Le premier match se joue le 10 juin au stade San Siro, à Milan, contre l’Allemagne – une RFA en passe de se réunifier avec sa voisine de l’Est, et qui soutient, avec le Vatican, la sécession de la Slovénie et de la Croatie. Vive le sport. Le match est un supplice pour les hommes d’Osim. Un but marqué, quatre encaissés. « Ils auraient pu nous en coller huit5 », se console, comme il peut, le milieu de terrain Katanec. Pour affronter la Colombie, quatre jours plus tard, au stade Renato Dall’Ara, à Bologne, Osim privilégie le collectif. L’équipe, mieux équilibrée, l’emporte par un petit but d’écart. Mais quel but de Jozic, qui enchaîne amorti de la poitrine et reprise de volée ! Les Émirats arabes unis sont balayés cinq jours plus tard. Les drapeaux yougoslaves flottant dans les tribunes n’ont pas échappé à Osim. Il se raconte que le pays fait la fête. « J’ai fait un rêve… »

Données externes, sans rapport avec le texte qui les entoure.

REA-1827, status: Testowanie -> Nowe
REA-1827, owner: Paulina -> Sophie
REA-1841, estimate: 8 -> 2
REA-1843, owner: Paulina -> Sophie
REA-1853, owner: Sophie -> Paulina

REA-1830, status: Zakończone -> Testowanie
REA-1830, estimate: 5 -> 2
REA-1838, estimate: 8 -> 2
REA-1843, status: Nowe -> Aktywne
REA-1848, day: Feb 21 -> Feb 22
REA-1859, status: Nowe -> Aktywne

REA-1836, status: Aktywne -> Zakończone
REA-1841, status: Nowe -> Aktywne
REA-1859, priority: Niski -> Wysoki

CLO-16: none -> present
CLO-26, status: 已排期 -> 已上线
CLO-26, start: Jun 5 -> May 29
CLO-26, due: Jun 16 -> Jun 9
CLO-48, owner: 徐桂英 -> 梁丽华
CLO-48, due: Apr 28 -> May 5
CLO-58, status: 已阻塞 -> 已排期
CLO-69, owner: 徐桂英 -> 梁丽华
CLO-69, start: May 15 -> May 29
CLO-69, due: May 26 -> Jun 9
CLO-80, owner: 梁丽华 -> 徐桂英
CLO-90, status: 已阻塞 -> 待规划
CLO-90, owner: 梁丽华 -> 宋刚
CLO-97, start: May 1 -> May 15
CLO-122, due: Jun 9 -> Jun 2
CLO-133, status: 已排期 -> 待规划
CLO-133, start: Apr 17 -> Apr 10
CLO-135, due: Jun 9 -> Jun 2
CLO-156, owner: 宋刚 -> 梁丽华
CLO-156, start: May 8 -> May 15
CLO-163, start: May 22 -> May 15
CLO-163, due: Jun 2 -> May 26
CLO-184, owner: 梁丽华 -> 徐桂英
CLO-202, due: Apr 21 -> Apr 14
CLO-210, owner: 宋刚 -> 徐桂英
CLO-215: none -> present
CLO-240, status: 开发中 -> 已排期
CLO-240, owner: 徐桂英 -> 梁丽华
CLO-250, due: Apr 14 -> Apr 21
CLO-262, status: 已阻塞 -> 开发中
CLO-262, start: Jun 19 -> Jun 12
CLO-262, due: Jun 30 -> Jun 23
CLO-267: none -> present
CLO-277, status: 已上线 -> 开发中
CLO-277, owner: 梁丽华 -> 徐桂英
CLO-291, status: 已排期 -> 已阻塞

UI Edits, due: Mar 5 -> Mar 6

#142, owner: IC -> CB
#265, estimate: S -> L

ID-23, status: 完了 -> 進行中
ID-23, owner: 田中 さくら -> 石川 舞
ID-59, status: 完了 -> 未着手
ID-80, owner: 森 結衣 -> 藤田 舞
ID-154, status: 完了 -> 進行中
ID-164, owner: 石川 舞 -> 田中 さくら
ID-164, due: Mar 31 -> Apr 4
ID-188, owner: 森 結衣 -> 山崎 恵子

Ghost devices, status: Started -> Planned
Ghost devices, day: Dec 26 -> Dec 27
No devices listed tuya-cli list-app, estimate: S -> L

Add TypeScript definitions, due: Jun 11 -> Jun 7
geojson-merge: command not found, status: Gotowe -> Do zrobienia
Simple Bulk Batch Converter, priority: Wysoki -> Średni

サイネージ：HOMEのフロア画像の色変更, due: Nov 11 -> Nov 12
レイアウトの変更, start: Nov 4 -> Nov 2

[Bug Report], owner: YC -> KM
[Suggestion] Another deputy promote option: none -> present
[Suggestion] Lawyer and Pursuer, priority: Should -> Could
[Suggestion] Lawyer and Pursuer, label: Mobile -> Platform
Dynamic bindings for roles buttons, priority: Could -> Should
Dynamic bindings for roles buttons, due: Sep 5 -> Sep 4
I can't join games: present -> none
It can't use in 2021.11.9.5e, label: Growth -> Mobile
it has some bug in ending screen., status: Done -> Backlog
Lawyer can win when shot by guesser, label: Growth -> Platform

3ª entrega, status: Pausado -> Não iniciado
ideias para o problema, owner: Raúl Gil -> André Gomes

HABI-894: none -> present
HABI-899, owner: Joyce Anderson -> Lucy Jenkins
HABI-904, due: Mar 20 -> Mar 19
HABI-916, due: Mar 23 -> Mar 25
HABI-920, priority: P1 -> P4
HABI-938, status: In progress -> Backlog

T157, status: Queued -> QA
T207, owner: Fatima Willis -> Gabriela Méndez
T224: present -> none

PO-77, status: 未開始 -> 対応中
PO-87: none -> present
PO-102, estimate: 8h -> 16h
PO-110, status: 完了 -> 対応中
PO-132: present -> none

Des tirs au but aux tirs à balles réelles
Direction Vérone. La route des quarts de finale est barrée par l’Espagne des Butragueño, Míchel, Martín Vázquez, Sanchís, Zubizarreta… Le taureau hispanique sera maté deux buts à un. Deux bijoux de Stojkovic, puis de nouveau les drapeaux yougoslaves. Ici, au stade Bentegodi, et là-bas, au pays. Pour le quart de finale contre l’Argentine, le 30 juin, à Florence, on s’en remet au hasard, qui guide souvent les séries de tirs au but. Zéro à zéro à l’issue des quatre-vingt-dix minutes réglementaires et des prolongations, peut-être dominées par les Slaves, pourtant réduits à dix. Qu’importe. La chance a passé. Stojkovic frappe sur la barre ; Maradona, dans les bras du gardien. Géants au pied d’argile. But ! But ! Etc. Jusqu’à ce que Branco Brnovic soit appelé par l’arbitre, ce n’est pas son tour, mais l’arbitre l’appelle. Mais ce n’est pas son tour. Perturbé, il s’élance et frappe mollement sur le gardien, qui s’en réjouit. Deux partout. But de Gustavo Dezotti, raté de Faruk Hadzibegic, la Yougoslavie est éliminée. Quelque 50 000 personnes fêtent le parcours de leur équipe dans les rues de Sarajevo. Les autres capitales de la République se couchent avec les poules et en silence. « Dans deux ans, la Yougoslavie gagnera la Coupe d’Europe. Si elle n’explose pas, si on s’occupe d’elle, si on la soutient. Mais je sais qu’il n’en sera rien, c’est le pire qui arrivera6 », lâche Ivica Osim.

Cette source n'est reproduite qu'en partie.